Yıldırım, şunları kaydetti:
"Teröristten fayda gelmez, bunları çarpışmadan anladıkları; bela benim başımdan gitsin de nereye giderse gitsin. Eğer böyle devam ederseniz bela gelir sizi bulur, başınızdan da gidemez. Onun için terör örgütlerine karşı devletlerin işbirliği önemlidir. Terörle işbirliği yaparak hiçbir şeyi çözemeyiz. Geldiğimiz noktada DEAŞ’la hesapta mücadele ediliyor.

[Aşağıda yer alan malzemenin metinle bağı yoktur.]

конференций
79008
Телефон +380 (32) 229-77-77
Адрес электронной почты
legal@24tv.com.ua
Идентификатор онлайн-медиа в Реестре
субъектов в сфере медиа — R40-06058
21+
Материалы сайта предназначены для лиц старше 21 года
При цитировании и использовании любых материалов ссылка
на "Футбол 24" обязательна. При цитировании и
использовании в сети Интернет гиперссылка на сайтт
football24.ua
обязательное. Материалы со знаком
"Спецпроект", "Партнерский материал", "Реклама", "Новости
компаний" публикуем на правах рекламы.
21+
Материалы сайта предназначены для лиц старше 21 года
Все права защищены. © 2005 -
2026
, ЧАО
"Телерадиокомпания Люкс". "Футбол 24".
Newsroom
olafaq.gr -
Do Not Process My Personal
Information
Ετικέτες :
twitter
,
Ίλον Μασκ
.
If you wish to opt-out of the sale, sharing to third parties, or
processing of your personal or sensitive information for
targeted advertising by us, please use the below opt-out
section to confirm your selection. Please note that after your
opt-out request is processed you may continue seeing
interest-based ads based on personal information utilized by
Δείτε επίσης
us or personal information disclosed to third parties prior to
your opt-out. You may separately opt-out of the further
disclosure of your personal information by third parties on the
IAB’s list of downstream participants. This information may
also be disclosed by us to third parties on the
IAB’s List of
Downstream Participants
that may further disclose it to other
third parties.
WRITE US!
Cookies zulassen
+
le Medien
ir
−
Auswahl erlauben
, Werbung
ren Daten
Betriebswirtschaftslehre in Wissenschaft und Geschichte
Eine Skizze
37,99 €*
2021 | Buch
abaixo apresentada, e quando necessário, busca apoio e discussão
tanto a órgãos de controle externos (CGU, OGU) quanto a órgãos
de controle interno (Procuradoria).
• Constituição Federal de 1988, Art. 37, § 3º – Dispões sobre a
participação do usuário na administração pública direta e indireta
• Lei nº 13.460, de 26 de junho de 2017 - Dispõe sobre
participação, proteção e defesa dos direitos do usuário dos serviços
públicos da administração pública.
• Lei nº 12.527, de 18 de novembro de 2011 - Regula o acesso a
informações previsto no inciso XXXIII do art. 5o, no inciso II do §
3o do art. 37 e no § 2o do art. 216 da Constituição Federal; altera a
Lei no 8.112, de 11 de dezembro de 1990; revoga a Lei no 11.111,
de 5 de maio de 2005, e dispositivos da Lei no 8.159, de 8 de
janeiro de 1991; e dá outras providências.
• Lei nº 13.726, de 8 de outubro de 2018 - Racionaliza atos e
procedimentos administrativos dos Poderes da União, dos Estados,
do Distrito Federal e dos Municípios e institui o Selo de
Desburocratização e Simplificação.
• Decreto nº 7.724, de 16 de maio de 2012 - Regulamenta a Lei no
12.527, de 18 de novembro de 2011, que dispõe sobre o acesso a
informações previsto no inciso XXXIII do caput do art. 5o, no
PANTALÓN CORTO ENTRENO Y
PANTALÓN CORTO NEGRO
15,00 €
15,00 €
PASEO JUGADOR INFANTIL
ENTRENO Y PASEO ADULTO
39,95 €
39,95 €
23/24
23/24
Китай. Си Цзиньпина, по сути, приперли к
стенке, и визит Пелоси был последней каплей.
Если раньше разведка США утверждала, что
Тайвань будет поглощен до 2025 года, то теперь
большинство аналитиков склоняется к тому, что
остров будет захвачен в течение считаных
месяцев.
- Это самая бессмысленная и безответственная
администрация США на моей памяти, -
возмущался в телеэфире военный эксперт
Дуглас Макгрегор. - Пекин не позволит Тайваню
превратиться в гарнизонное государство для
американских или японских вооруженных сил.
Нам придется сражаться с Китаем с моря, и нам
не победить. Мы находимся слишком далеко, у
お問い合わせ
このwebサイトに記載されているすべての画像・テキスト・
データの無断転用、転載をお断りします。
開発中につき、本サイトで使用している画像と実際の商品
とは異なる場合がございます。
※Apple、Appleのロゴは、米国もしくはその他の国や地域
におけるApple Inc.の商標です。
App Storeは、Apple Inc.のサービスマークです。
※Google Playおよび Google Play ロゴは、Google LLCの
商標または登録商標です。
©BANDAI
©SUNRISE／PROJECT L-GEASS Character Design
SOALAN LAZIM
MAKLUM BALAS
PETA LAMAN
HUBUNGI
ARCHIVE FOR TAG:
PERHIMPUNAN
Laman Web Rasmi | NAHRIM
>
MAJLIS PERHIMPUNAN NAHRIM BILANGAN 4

Nihayet yine Türkiye bir kez daha haklı çıktı. Bizim amacımız, bölgeyi istikrarsızlaştıran bu terör belasından kurtarmak. Bu Avrupa ve dünya şimdi düşünsün ne zaman DEAŞ teröristleri gelecek ve eylem yapacak. Şimdi orada kıstırdığınız terör örgütlerini bıraktınız tek tek dünyanın değişik yerlerinde etkisiz hale getireceğiz. Tabii bütün bunların bedelini bölgedeki insanlar ödüyor, bölgeye yakın ülkeler ödüyor."

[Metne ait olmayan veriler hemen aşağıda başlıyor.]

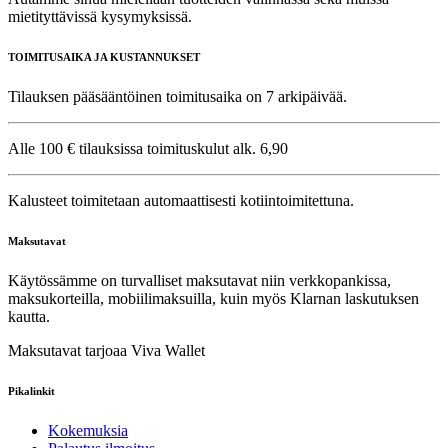
mietityttävissä kysymyksissä.
TOIMITUSAIKA JA KUSTANNUKSET
Tilauksen pääsääntöinen toimitusaika on 7 arkipäivää.
Alle 100 € tilauksissa toimituskulut alk. 6,90
Kalusteet toimitetaan automaattisesti kotiintoimitettuna.
Maksutavat
Käytössämme on turvalliset maksutavat niin verkkopankissa,
maksukorteilla, mobiilimaksuilla, kuin myös Klarnan laskutuksen
kautta.
Maksutavat tarjoaa Viva Wallet
Pikalinkit
Kokemuksia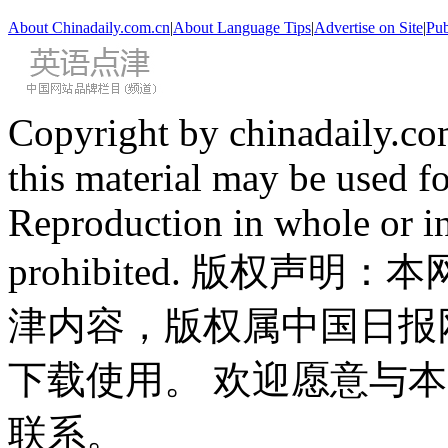
About Chinadaily.com.cn
|
About Language Tips
|
Advertise on Site
|
Pub
Copyright by chinadaily.com
this material may be used f
Reproduction in whole or in
prohibited. 版权
津内容，版权属中国日报
下载使用。 欢迎愿意与
联系。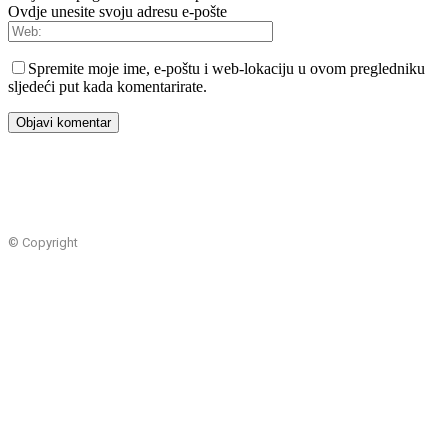
Ovdje unesite svoju adresu e-pošte
Spremite moje ime, e-poštu i web-lokaciju u ovom pregledniku
sljedeći put kada komentarirate.
© Copyright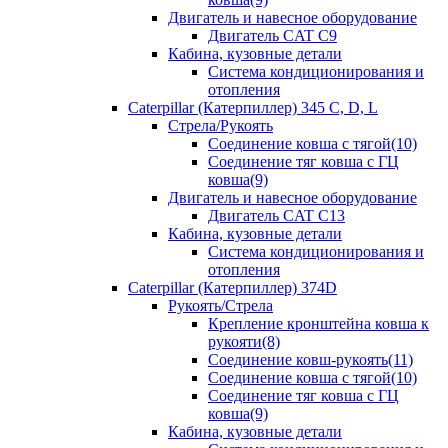
Двигатель и навесное оборудование
Двигатель CAT C9
Кабина, кузовные детали
Система кондиционирования и
отопления
Caterpillar (Катерпиллер) 345 C, D, L
Стрела/Рукоять
Соединение ковша с тягой(10)
Соединение тяг ковша с ГЦ
ковша(9)
Двигатель и навесное оборудование
Двигатель CAT C13
Кабина, кузовные детали
Система кондиционирования и
отопления
Caterpillar (Катерпиллер) 374D
Рукоять/Стрела
Крепление кронштейна ковша к
рукояти(8)
Соединение ковш-рукоять(11)
Соединение ковша с тягой(10)
Соединение тяг ковша с ГЦ
ковша(9)
Кабина, кузовные детали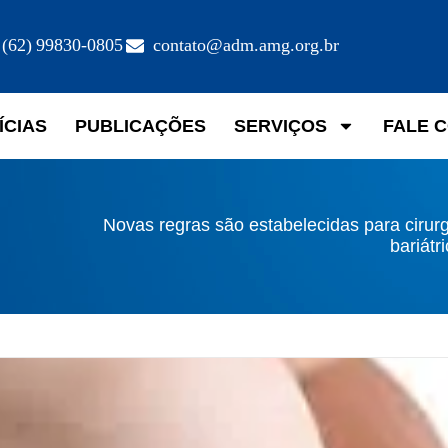
(62) 99830-0805
contato@adm.amg.org.br
ÍCIAS
PUBLICAÇÕES
SERVIÇOS
FALE 
Novas regras são estabelecidas para cirur
bariátr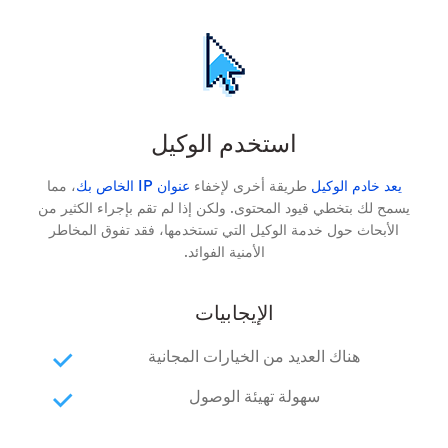
استخدم الوكيل
يعد خادم الوكيل
طريقة أخرى لإخفاء
عنوان IP الخاص بك
، مما
يسمح لك بتخطي قيود المحتوى. ولكن إذا لم تقم بإجراء الكثير من
الأبحاث حول خدمة الوكيل التي تستخدمها، فقد تفوق المخاطر
الأمنية الفوائد.
الإيجابيات
هناك العديد من الخيارات المجانية
سهولة تهيئة الوصول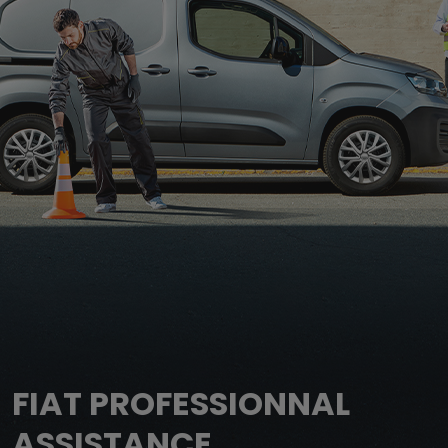
FIAT PROFESSIONNAL
ASSISTANCE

"Değişime, dönüşüme, gelişime açık olmaya devam edeceğiz"
Ekonomiye değinen Yıldırım, yıl başından bu tarafa 13 milyar doların finans piyasasına girdiğini, Türkiye ekonomisinin güçlü olduğunu ve Türkiye’nin kalkınmaya devam edeceğini ifade etti. Yıldırım, dış çevreler tarafından 2018 için kaos, ekonomik kriz senaryosunun devreye sokulmaya çalışıldığını belirterek, bu konuda 2018 için gerekli tedbirlerin alındığını, büyümeye, iş üretmeye devam edileceğini söyledi. Yıldırım, hedefin 2018’de enflasyonla mücadele olduğunu kaydetti.
Belediye başkanlıklarındaki değişimlere işaret eden Yıldırım, "Görevi bırakanlara teşekkür ediyoruz, yeni göreve başlayanlara da hayırlı olsun diyoruz. Değişime, dönüşüme, gelişime açık olmaya devam edeceğiz. Değişimin öncüsü olan AK Parti devam eden kongre süreciyle kendisini yenilemeye devam ediyor. Milletin isteğini siyasetin bahçesi olarak gören AK Parti’den siyaset simsarlarına asla ekmek çıkmaz" dedi.
TBMM Başkanı İsmail Kahraman’ın ikinci dönem için tekrar aday olduğunu hatırlatan Yıldırım, "AK Parti grubu olarak meclis başkan adayımızın yanındayız, İsmail Bey'i destekliyoruz, başarılar diliyoruz, hayırlı uğurlu olsun" diye konuştu.
Yıldırım, grup toplantısı öncesi 14 Kasım Diyabet Günü standını ziyaret etti.